My observational experience with purple leaf plums has been that the purple trait is incompletely dominant. It appears that if one copy of the purple gene is inherited the result will be a muddy purple color that fades to greenish purple through the season. When two copies of the gene are inherited the purple color is much nicer and not muddy looking. A number of years back I grew out a number of plum seedlings that came from a purple leaf tree. There were a mix of seedlings with both green and purple leaves so I assume the parent tree only carried one copy of the gene. Of the seedlings I eventually culled all but one; that with the most intense purple color. It actually has so much pigment that the one year old branches look almost black before eventually turning gray as bark develops. It produces pink flowers too (hopefully this year I’ll get to evaluate fruit from it).
I would assume that given the ability for various Prunus to hybridize the purple leaf trait may be the same gene in all the different purple leaf selections, but I am not certain. However, based on the muddy look of a lot of selections I’ve seen I strongly suspect this color is based on a partially dominant gene in all the different Prunus which have this color bred in.
Assuming I’m correct you would need to plan to do at least two generations of breeding when crossing purple leaf plums to larger fruited green leaf types if you wanted to get the really nice purple color and not the muddy purple color. My recommendation would be to sibling cross the F1 progeny rather than back crossing to either parent. The second generation is when you will have a good chance of finding some seedlings that possess both double copies of the purple gene as well as genetic traits favoring larger fruit.

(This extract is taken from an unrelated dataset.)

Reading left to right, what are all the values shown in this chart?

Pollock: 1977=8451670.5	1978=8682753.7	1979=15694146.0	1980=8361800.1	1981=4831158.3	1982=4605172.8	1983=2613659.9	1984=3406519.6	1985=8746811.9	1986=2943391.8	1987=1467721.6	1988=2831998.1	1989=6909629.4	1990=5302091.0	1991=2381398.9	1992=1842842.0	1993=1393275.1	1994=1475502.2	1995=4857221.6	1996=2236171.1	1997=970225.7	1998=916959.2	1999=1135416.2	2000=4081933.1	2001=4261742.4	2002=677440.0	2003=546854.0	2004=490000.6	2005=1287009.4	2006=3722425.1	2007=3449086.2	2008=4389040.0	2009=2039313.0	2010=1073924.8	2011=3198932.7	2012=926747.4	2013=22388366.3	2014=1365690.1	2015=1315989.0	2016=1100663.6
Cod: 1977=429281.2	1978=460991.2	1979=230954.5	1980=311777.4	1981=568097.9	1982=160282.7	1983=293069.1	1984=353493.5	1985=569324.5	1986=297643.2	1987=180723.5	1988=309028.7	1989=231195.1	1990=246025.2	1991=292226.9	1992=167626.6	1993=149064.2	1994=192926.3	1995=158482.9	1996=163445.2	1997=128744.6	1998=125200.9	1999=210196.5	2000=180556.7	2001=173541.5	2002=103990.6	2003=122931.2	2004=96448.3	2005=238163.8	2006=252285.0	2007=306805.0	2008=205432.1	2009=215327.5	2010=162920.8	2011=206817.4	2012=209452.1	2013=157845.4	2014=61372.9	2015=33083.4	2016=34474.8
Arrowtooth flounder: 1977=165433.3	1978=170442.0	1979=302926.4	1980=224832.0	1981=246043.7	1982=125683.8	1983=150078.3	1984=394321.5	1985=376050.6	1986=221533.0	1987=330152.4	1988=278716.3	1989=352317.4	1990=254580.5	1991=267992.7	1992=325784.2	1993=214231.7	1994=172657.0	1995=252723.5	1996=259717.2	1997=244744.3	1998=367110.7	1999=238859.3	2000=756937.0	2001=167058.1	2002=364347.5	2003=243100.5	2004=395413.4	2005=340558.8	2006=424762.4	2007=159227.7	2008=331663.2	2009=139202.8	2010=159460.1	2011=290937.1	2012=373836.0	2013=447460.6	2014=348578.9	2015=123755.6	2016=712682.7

Some people have told me their ‘Thundercloud’ plums produce lots of fruit. I suspect one of two things is going on. Either they have a different selection of the same species that looks the same, but is more productive, OR it could simply be a pollination issue with them often being planted in isolation from other plums which would bloom at the same time for cross pollination. The species Prunus cerassifera (which ‘Thundercloud’ belongs to with a little possible introgression from a different species… ) is naturalized in my area so I’ve had the opportunity to observe quite a few genetically distinct trees (not clones) and have found that even when cross pollination is available some of the trees bear very little fruit while others bear heavily.
I see ‘Hollywood’ plum has been mentioned repeatedly in this thread. I suspect that it would be very worth growing out seedlings from ‘Hollywood’ plum because it is considered to be self fertile and so a fair number of the resulting seedlings would be from ‘Hollywood’ x ‘Hollywood’. Of those seedlings I would predict that about half would have the muddy red leaves of ‘Hollywood’ and maybe a quarter would have green leaves as well as a quarter with improved fully purple leaves (this ratio would be different if the tree was also receiving pollen from other trees around). Of the very purple leaved offspring I’m sure something might pop up with good enough fruit to be worth growing.
@danchappell It’s interesting to read your experience with P. cerasifera. I have found some to have very tart skin as well, but I lucked out in finding a specimen (with just green leaves) which is highly productive and has rather well balanced flavor. I actually find the acidity level is toned down enough that the fruit is good to eat even before peak ripeness which allows for a longer window of time to enjoy the fruit (it’s not mushy either). The original tree was on a steep slope and difficult to access so I rooted cuttings of it to grow my own tree. I gave a few of its clones away and kept one for myself which is getting ready to bear its first crop this year. I’m excited to see if the high quality of the ortet is maintained in the clone in a different growing location!